How to complete this task => Please pick up the passage on AI for predictive modeling in cell biology and continue it from its final sentence.

AI for quantitative modelling and prediction in cellular biology
Our progress in understanding and engineering living systems, and developing therapies, is severely limited by inability to build predictive, data driven models of cellular processes. Much of current cellular biology research, including work with human stem cells, microbes, and cell lines, proceeds by optically labelling cellular components such as proteins and by measuring and manipulating physiological signals optically. Microscope imaging is then used to track and quantify the interactions of these signals and components in living cells, including cells that have been genetically engineered or exposed to pharmacological agents. Quantities of interest, such as where proteins aggregate, or how rapidly cells grow are then extracted from images or movies and then quantified. This is challenging, slow and error prone because the experiments are often done piecemeal, often by hand, and focus on a handful of types of molecules or cellular interactions that are inferred from a condensed snapshot of the data, such as an average protein density.

Recorded data =>
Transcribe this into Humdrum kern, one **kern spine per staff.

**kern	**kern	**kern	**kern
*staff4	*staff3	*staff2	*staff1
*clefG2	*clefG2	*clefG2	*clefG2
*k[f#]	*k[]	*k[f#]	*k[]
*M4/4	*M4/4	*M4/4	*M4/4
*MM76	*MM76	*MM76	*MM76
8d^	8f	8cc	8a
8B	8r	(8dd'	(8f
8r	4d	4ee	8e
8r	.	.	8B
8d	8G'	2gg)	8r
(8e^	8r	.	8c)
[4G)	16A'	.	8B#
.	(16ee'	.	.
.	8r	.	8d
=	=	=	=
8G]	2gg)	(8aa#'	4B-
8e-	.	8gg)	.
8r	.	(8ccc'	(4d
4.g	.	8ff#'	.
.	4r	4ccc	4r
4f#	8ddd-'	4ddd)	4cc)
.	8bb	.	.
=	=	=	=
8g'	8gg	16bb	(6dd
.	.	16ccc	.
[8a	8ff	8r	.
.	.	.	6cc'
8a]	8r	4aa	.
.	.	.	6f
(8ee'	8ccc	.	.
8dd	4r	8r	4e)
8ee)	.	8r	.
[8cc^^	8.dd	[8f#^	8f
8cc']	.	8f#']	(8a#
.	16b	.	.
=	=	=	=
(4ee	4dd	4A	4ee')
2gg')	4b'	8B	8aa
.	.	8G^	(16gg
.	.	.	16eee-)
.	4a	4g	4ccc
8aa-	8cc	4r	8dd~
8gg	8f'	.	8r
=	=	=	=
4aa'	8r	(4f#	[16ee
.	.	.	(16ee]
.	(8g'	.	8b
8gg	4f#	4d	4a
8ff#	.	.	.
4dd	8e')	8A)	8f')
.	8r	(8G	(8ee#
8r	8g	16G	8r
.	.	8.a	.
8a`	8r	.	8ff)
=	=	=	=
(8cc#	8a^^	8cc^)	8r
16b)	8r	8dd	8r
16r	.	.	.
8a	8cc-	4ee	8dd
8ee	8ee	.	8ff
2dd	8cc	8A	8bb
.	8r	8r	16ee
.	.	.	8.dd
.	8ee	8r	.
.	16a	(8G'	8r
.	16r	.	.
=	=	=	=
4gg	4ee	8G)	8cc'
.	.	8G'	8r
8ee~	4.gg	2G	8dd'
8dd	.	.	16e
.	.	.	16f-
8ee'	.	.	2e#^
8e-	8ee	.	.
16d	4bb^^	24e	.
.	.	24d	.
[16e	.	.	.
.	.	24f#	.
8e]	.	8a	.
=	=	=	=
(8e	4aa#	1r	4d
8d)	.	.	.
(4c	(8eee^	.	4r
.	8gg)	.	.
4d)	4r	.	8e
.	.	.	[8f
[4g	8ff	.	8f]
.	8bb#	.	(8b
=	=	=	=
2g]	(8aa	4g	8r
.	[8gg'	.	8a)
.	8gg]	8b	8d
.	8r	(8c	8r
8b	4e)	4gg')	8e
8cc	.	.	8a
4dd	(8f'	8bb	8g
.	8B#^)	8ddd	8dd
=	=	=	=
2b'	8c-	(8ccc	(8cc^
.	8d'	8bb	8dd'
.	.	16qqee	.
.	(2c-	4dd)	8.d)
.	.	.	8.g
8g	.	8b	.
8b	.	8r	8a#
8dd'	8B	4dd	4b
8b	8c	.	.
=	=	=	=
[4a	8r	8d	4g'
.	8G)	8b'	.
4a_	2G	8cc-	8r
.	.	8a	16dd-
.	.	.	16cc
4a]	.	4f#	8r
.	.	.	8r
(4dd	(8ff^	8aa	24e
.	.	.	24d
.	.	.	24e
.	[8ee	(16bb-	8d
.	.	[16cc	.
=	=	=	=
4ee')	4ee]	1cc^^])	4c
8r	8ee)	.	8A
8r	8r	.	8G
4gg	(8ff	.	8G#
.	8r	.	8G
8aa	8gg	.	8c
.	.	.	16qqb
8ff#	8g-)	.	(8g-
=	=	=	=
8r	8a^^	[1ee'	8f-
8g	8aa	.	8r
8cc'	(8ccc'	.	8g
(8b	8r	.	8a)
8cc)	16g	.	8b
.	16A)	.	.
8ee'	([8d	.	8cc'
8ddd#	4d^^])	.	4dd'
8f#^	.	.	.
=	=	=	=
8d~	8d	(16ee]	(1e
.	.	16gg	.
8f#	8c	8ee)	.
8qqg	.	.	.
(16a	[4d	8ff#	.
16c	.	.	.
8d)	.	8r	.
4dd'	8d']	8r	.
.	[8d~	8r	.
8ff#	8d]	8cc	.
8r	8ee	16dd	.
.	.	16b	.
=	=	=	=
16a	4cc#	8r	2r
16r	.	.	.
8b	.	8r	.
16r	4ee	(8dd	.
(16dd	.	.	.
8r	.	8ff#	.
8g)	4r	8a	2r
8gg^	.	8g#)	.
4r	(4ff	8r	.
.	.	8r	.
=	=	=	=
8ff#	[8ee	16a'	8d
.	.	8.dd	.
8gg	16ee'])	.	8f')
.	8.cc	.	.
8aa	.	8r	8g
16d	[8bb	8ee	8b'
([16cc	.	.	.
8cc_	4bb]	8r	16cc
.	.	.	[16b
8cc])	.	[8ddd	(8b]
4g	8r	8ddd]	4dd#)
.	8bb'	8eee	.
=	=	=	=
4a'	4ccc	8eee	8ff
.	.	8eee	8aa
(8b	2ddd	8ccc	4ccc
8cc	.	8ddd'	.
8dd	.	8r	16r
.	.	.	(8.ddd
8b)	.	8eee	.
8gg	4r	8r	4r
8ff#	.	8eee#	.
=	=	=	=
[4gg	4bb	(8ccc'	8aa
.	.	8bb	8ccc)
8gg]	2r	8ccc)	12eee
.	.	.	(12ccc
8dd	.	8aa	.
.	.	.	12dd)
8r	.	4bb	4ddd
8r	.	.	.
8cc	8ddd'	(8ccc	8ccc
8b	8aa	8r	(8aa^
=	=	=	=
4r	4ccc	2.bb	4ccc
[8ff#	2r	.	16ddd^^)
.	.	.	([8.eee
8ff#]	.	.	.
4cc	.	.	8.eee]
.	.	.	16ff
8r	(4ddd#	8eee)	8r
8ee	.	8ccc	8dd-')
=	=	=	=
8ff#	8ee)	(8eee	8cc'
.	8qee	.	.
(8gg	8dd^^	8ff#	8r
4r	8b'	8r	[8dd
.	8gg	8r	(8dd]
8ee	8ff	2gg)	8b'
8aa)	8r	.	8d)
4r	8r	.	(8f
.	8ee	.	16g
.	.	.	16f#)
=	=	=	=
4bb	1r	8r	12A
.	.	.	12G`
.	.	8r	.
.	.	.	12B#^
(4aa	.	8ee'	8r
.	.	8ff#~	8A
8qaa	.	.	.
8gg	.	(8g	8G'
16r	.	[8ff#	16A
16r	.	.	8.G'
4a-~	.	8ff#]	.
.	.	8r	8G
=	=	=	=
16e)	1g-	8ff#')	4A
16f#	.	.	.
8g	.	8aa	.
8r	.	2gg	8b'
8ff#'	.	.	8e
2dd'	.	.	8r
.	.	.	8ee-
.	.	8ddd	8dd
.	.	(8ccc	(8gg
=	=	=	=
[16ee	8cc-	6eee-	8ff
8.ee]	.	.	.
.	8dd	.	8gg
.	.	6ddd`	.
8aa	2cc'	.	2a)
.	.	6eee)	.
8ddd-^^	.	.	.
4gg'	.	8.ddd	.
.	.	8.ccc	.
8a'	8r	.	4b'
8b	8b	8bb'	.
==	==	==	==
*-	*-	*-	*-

Written answer =>
This project leverages recent advances in AI to analyse image data gathered from microbial populations (E coli). Our goal is to build predictive models of processes such as cell division and virus infection using high throughput microscope data. We approach this using a fusion of simulated and real data, with model-based predictions tested in automated, high throughput experiments. We wish to scale this up to cover other types of cells, including human stem cells and microbiota through collaboration with suitable groups at NIH. This project would suit trainees with strong quantitative skills, a first degree in a STEM discipline and proficiency in coding in more than one language.